The MCA’s big week continues

The ripples still continue to spread from the House of Lords Select Committee’s report on the MCA 2005.  Lord Hardie, the Chair of the Committee, is doing the rounds of conferences at the moment – I am looking forward to hearing him speak at the Community Care conference tomorrow.   An entirely unscientific survey that I have conducted of responses reveals, I think, a sum total of one comment suggesting that the report had got it wrong (from a care firm director in Shropshire).  Interestingly, though, on a proper analysis it seems to me that his comments actually chimed with the findings of the Committee: i.e. that the Act is a sound act but is not being implemented correctly.  I would also note that the director’s belief that the Act was being implemented well in Shropshire may – potentially – have something to do with the fact that this is an area covered by the West Midlands Regional DOLS forum whose work has been widely praised (including before the Committee) in terms of driving forward the Act in the area.

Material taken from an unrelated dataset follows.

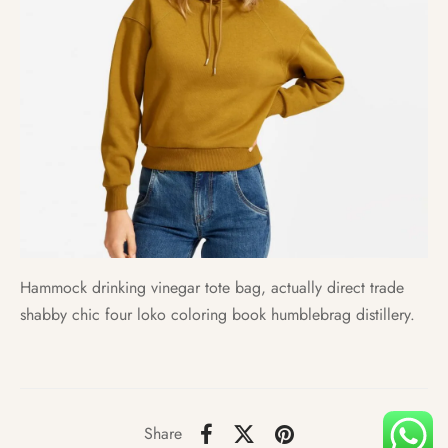
Hammock drinking vinegar tote bag, actually direct trade
shabby chic four loko coloring book humblebrag distillery.
Share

Other commentators have been universal in their welcome of the report (if nervous as to the chances of the Committee’s recommendations being implemented).  In this regard, I would particularly direct readers to the characteristically thoughtful posts of Lucy Series and Jess Flanagan.

As we know, the Supreme Court decision in Cheshire West and P and Q is coming out tomorrow – I have no insider information to share but I do wonder whether the inordinately long wait we have had to endure since October might possibly be to do with the Supreme Court justices wishing to wait until the report was published before unleashing their conclusions as to the meaning of a deprivation of liberty in the context of the care and support of the incapacitated.

In the meantime, though, both the President and Vice-President of the Court of Protection will be giving evidence today (18 March) before the Justice Select Committee in a one-off evidence session on the work of the Court of Protection.  The section in the Committee’s report relating to the Court of Protection was (comparatively) short – and, one suspects, rather shorter than some of the more vocal critics of the court would have wished.  This might, in part, have been because the Committee recommended that the Government considered “as a matter of urgency the updating of the Rules of the Court, as recommended by the ad hoc Rules Committee (nearly four years ago) and, as necessary, in light of subsequent changes“.   The updating of the COPR  would give the opportunity for a number of changes, both big and small, in the practices and procedures of the court, which are increasingly pressing (not least as the COPR now refers to parts of the CPR – in particular in relation to costs – which either no longer exist or, where they do exist, contain provisions that can make no sense when applied to the COPR).   It will be interesting to see the extent to which the Justice Select Committee question the two most senior judges in the Court of Protection on this aspect of the House of Lords Select Committee’s report; I also hope that they raise the question of the damaging impact of legal aid cuts upon the ability of incapacitated adults and their family members to access the Court of Protection.